YOUR INSTRUCTIONS:
Retype all of the lines below exactly as they are, leaving the pictures out of your answer.

SOURCE INFORMATION:
== Segment start ==
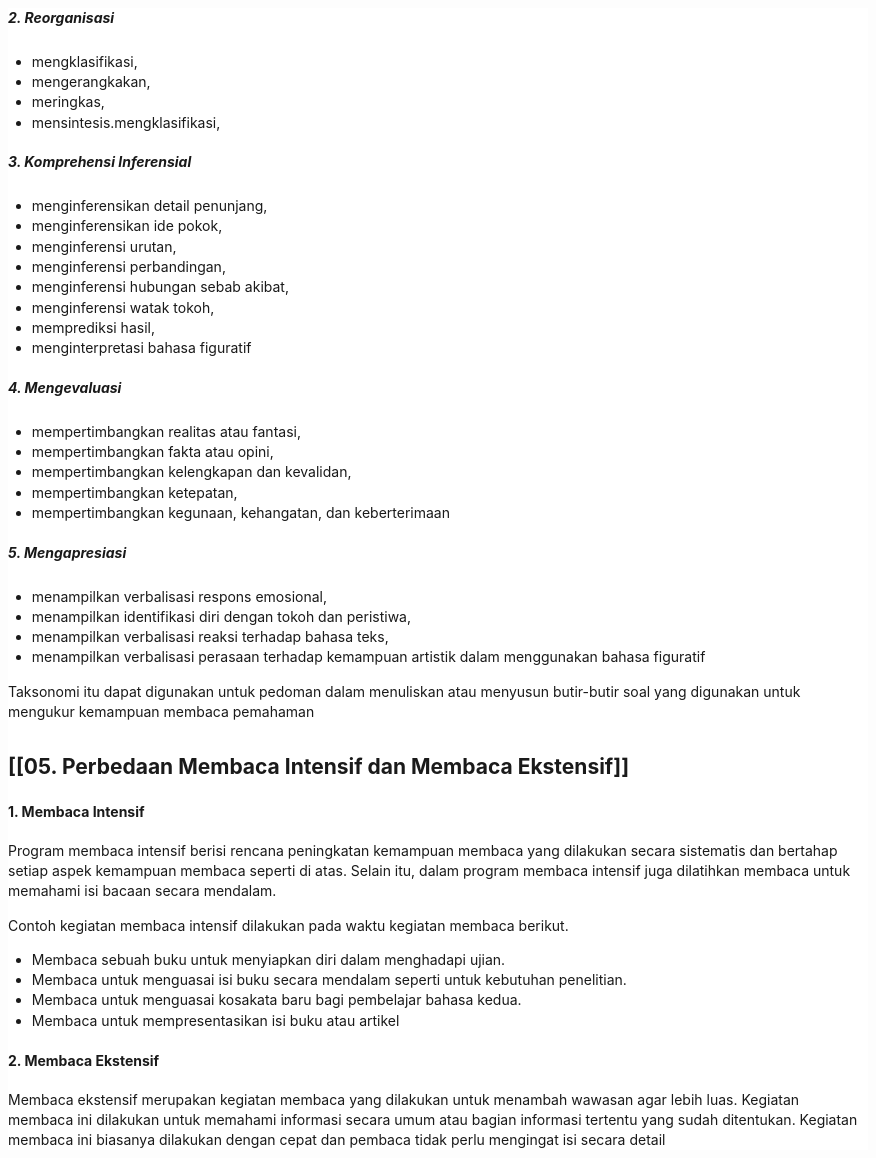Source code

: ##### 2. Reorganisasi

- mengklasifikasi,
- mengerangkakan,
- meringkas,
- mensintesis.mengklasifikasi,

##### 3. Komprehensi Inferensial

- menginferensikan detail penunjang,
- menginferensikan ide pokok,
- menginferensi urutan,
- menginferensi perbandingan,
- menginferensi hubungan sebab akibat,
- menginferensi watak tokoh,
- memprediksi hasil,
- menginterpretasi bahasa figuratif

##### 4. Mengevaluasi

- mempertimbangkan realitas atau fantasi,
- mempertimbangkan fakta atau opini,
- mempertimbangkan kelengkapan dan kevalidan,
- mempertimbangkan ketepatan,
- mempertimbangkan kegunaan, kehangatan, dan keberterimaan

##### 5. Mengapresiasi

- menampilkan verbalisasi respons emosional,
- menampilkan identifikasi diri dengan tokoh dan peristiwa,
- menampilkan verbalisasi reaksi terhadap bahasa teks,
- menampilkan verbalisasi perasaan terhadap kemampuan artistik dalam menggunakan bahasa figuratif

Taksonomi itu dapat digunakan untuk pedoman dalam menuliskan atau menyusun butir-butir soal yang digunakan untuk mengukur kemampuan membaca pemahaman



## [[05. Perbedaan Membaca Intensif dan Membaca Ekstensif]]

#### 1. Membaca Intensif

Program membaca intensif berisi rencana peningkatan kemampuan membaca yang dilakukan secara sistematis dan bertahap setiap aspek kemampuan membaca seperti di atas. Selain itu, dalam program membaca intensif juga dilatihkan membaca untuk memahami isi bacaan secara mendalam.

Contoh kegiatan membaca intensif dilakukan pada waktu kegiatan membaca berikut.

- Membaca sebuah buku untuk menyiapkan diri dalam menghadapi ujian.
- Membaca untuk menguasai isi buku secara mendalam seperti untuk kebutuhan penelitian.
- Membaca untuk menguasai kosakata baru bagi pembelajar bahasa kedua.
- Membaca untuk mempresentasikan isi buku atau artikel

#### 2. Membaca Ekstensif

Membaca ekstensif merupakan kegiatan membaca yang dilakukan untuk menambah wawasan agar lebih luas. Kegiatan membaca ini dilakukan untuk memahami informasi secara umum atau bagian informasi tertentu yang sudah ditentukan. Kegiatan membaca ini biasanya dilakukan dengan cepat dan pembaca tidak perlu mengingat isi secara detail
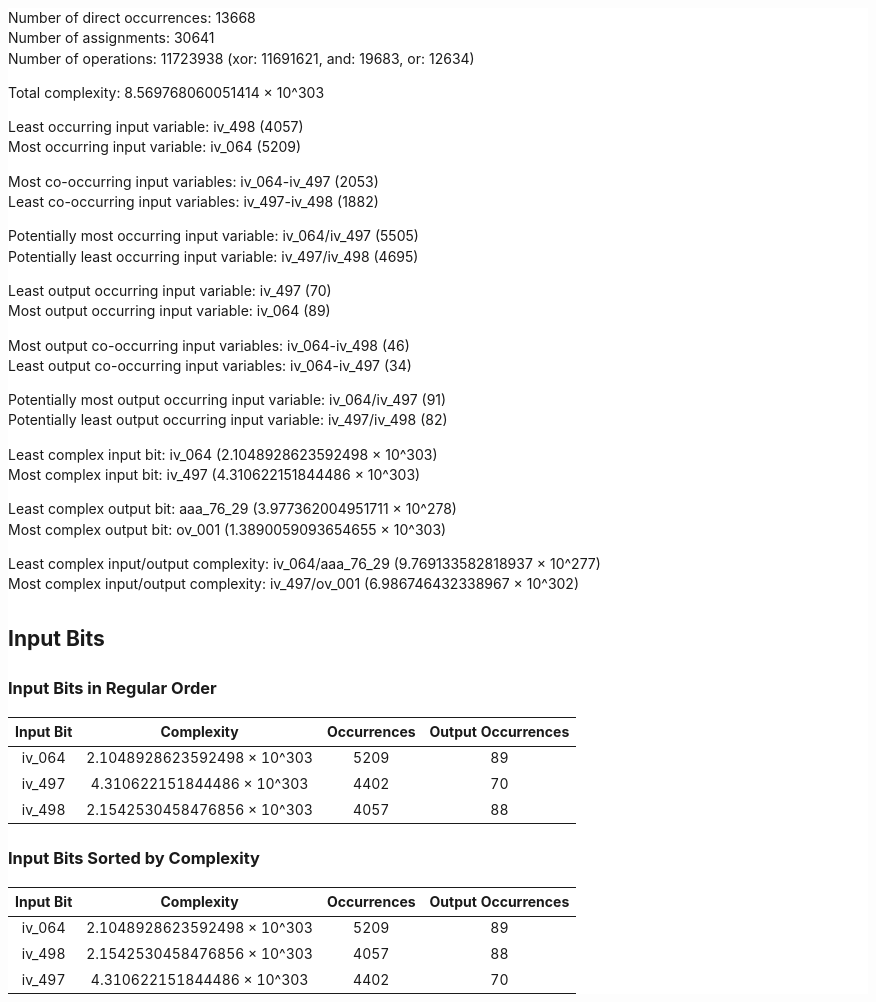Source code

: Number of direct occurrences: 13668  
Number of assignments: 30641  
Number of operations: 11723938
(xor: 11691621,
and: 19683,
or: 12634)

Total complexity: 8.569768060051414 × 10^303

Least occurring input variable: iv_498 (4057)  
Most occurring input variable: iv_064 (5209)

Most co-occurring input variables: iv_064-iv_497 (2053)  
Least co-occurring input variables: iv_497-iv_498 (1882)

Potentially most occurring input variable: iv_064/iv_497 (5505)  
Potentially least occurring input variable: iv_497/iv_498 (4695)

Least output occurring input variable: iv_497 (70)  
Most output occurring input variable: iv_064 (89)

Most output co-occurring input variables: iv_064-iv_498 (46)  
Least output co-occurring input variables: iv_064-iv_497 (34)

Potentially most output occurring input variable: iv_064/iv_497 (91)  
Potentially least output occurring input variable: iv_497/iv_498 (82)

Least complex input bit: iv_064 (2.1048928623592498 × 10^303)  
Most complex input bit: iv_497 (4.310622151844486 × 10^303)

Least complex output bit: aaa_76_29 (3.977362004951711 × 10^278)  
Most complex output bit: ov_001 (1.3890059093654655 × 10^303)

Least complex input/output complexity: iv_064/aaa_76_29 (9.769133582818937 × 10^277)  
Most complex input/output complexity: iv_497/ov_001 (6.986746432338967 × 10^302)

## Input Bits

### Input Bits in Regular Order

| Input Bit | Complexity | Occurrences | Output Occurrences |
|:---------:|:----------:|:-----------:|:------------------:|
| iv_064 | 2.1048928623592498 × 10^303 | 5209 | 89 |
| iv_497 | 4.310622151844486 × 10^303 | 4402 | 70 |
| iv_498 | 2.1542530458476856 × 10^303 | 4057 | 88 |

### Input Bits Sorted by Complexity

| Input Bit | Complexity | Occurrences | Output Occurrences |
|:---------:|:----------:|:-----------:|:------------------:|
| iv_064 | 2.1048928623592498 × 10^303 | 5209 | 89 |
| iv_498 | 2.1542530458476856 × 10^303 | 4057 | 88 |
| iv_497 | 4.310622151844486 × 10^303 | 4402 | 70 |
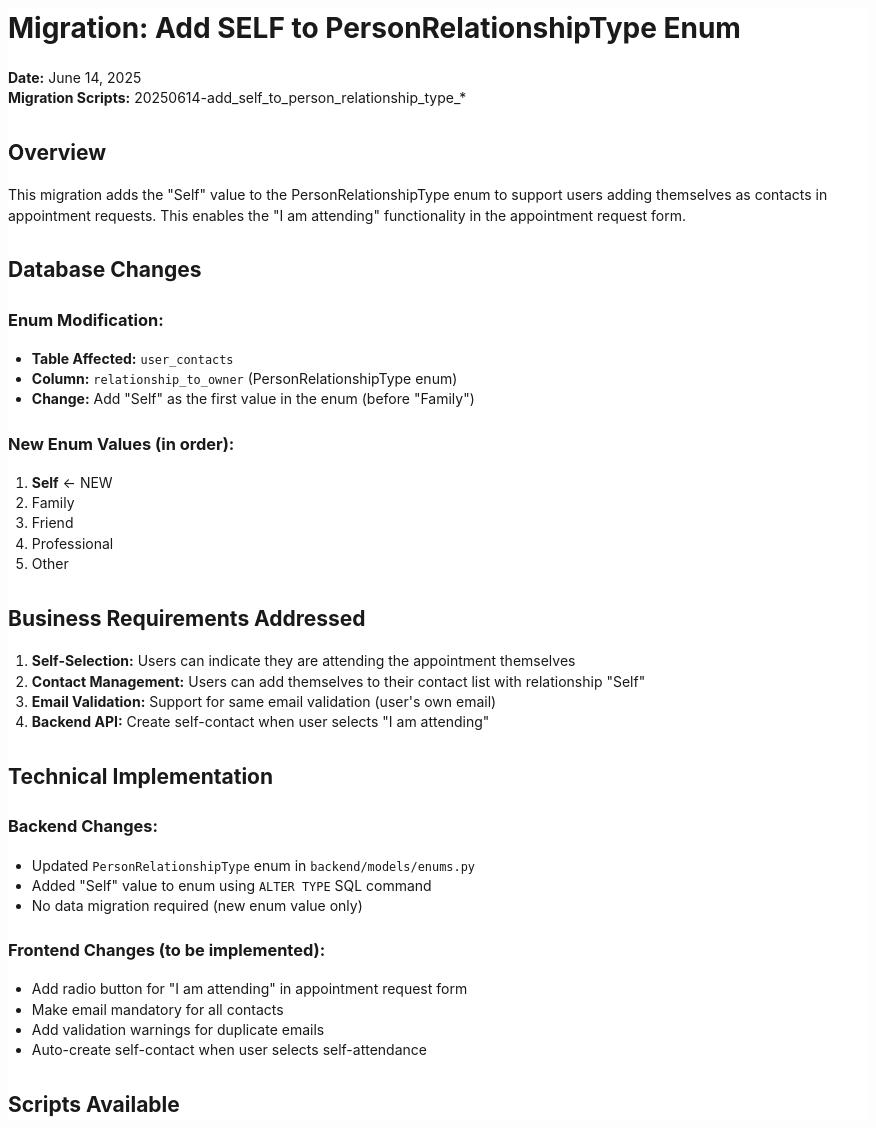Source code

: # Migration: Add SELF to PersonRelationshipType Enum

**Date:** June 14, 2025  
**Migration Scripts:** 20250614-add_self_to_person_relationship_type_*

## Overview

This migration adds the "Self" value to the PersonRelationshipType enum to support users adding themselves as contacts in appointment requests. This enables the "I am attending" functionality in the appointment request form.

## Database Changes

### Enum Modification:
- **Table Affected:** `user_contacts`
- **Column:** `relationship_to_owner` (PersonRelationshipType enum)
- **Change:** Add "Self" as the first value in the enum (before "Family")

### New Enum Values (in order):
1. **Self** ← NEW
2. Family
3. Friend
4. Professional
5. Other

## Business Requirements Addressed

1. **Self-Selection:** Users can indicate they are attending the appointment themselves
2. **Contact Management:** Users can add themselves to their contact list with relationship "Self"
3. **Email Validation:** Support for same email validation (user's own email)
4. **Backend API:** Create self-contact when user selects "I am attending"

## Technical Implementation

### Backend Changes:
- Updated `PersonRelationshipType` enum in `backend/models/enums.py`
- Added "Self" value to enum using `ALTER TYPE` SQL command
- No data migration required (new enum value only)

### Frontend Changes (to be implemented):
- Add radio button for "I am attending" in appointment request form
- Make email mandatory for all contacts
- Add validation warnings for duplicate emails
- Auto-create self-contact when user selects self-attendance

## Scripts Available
== Segment end ==
ANSWER BOX:
Source code

: ##### 2. Reorganisasi

- mengklasifikasi,
- mengerangkakan,
- meringkas,
- mensintesis.mengklasifikasi,

##### 3. Komprehensi Inferensial

- menginferensikan detail penunjang,
- menginferensikan ide pokok,
- menginferensi urutan,
- menginferensi perbandingan,
- menginferensi hubungan sebab akibat,
- menginferensi watak tokoh,
- memprediksi hasil,
- menginterpretasi bahasa figuratif

##### 4. Mengevaluasi

- mempertimbangkan realitas atau fantasi,
- mempertimbangkan fakta atau opini,
- mempertimbangkan kelengkapan dan kevalidan,
- mempertimbangkan ketepatan,
- mempertimbangkan kegunaan, kehangatan, dan keberterimaan

##### 5. Mengapresiasi

- menampilkan verbalisasi respons emosional,
- menampilkan identifikasi diri dengan tokoh dan peristiwa,
- menampilkan verbalisasi reaksi terhadap bahasa teks,
- menampilkan verbalisasi perasaan terhadap kemampuan artistik dalam menggunakan bahasa figuratif

Taksonomi itu dapat digunakan untuk pedoman dalam menuliskan atau menyusun butir-butir soal yang digunakan untuk mengukur kemampuan membaca pemahaman



## [[05. Perbedaan Membaca Intensif dan Membaca Ekstensif]]

#### 1. Membaca Intensif

Program membaca intensif berisi rencana peningkatan kemampuan membaca yang dilakukan secara sistematis dan bertahap setiap aspek kemampuan membaca seperti di atas. Selain itu, dalam program membaca intensif juga dilatihkan membaca untuk memahami isi bacaan secara mendalam.

Contoh kegiatan membaca intensif dilakukan pada waktu kegiatan membaca berikut.

- Membaca sebuah buku untuk menyiapkan diri dalam menghadapi ujian.
- Membaca untuk menguasai isi buku secara mendalam seperti untuk kebutuhan penelitian.
- Membaca untuk menguasai kosakata baru bagi pembelajar bahasa kedua.
- Membaca untuk mempresentasikan isi buku atau artikel

#### 2. Membaca Ekstensif

Membaca ekstensif merupakan kegiatan membaca yang dilakukan untuk menambah wawasan agar lebih luas. Kegiatan membaca ini dilakukan untuk memahami informasi secara umum atau bagian informasi tertentu yang sudah ditentukan. Kegiatan membaca ini biasanya dilakukan dengan cepat dan pembaca tidak perlu mengingat isi secara detail
Source code

: Number of direct occurrences: 13668  
Number of assignments: 30641  
Number of operations: 11723938
(xor: 11691621,
and: 19683,
or: 12634)

Total complexity: 8.569768060051414 × 10^303

Least occurring input variable: iv_498 (4057)  
Most occurring input variable: iv_064 (5209)

Most co-occurring input variables: iv_064-iv_497 (2053)  
Least co-occurring input variables: iv_497-iv_498 (1882)

Potentially most occurring input variable: iv_064/iv_497 (5505)  
Potentially least occurring input variable: iv_497/iv_498 (4695)

Least output occurring input variable: iv_497 (70)  
Most output occurring input variable: iv_064 (89)

Most output co-occurring input variables: iv_064-iv_498 (46)  
Least output co-occurring input variables: iv_064-iv_497 (34)

Potentially most output occurring input variable: iv_064/iv_497 (91)  
Potentially least output occurring input variable: iv_497/iv_498 (82)

Least complex input bit: iv_064 (2.1048928623592498 × 10^303)  
Most complex input bit: iv_497 (4.310622151844486 × 10^303)

Least complex output bit: aaa_76_29 (3.977362004951711 × 10^278)  
Most complex output bit: ov_001 (1.3890059093654655 × 10^303)

Least complex input/output complexity: iv_064/aaa_76_29 (9.769133582818937 × 10^277)  
Most complex input/output complexity: iv_497/ov_001 (6.986746432338967 × 10^302)

## Input Bits

### Input Bits in Regular Order

| Input Bit | Complexity | Occurrences | Output Occurrences |
|:---------:|:----------:|:-----------:|:------------------:|
| iv_064 | 2.1048928623592498 × 10^303 | 5209 | 89 |
| iv_497 | 4.310622151844486 × 10^303 | 4402 | 70 |
| iv_498 | 2.1542530458476856 × 10^303 | 4057 | 88 |

### Input Bits Sorted by Complexity

| Input Bit | Complexity | Occurrences | Output Occurrences |
|:---------:|:----------:|:-----------:|:------------------:|
| iv_064 | 2.1048928623592498 × 10^303 | 5209 | 89 |
| iv_498 | 2.1542530458476856 × 10^303 | 4057 | 88 |
| iv_497 | 4.310622151844486 × 10^303 | 4402 | 70 |
Source code

: # Migration: Add SELF to PersonRelationshipType Enum

**Date:** June 14, 2025  
**Migration Scripts:** 20250614-add_self_to_person_relationship_type_*

## Overview

This migration adds the "Self" value to the PersonRelationshipType enum to support users adding themselves as contacts in appointment requests. This enables the "I am attending" functionality in the appointment request form.

## Database Changes

### Enum Modification:
- **Table Affected:** `user_contacts`
- **Column:** `relationship_to_owner` (PersonRelationshipType enum)
- **Change:** Add "Self" as the first value in the enum (before "Family")

### New Enum Values (in order):
1. **Self** ← NEW
2. Family
3. Friend
4. Professional
5. Other

## Business Requirements Addressed

1. **Self-Selection:** Users can indicate they are attending the appointment themselves
2. **Contact Management:** Users can add themselves to their contact list with relationship "Self"
3. **Email Validation:** Support for same email validation (user's own email)
4. **Backend API:** Create self-contact when user selects "I am attending"

## Technical Implementation

### Backend Changes:
- Updated `PersonRelationshipType` enum in `backend/models/enums.py`
- Added "Self" value to enum using `ALTER TYPE` SQL command
- No data migration required (new enum value only)

### Frontend Changes (to be implemented):
- Add radio button for "I am attending" in appointment request form
- Make email mandatory for all contacts
- Add validation warnings for duplicate emails
- Auto-create self-contact when user selects self-attendance

## Scripts Available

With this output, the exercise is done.